Stored items:
═══

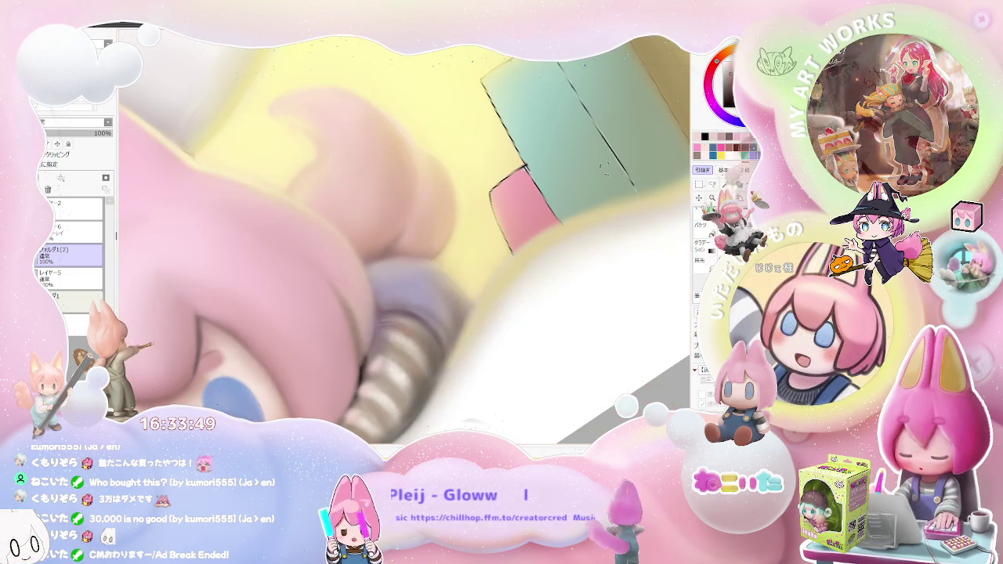
pyautogui.press('End')
pyautogui.press('End')
pyautogui.press('End')
pyautogui.press('End')
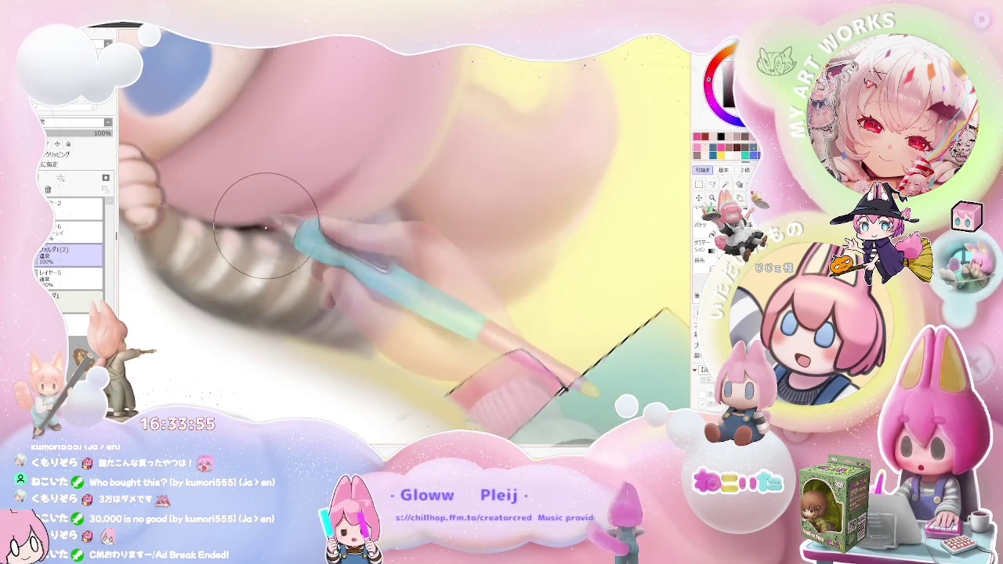
pyautogui.scroll(-2, 381, 135)
pyautogui.scroll(-2, 382, 135)
pyautogui.scroll(2, 269, 282)
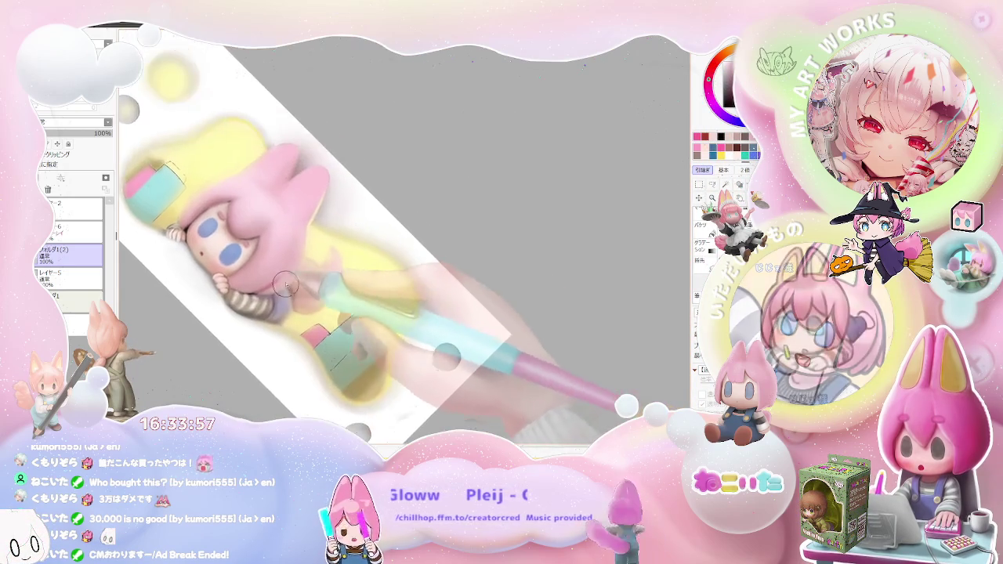
pyautogui.scroll(2, 269, 283)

═══

## Exercise brief
Copy out the entries exactly as they stand, omitting the images.

## Exercise answer
pyautogui.press('End')
pyautogui.press('End')
pyautogui.press('End')
pyautogui.press('End')
pyautogui.scroll(-2, 381, 135)
pyautogui.scroll(-2, 382, 135)
pyautogui.scroll(2, 269, 282)
pyautogui.scroll(2, 269, 283)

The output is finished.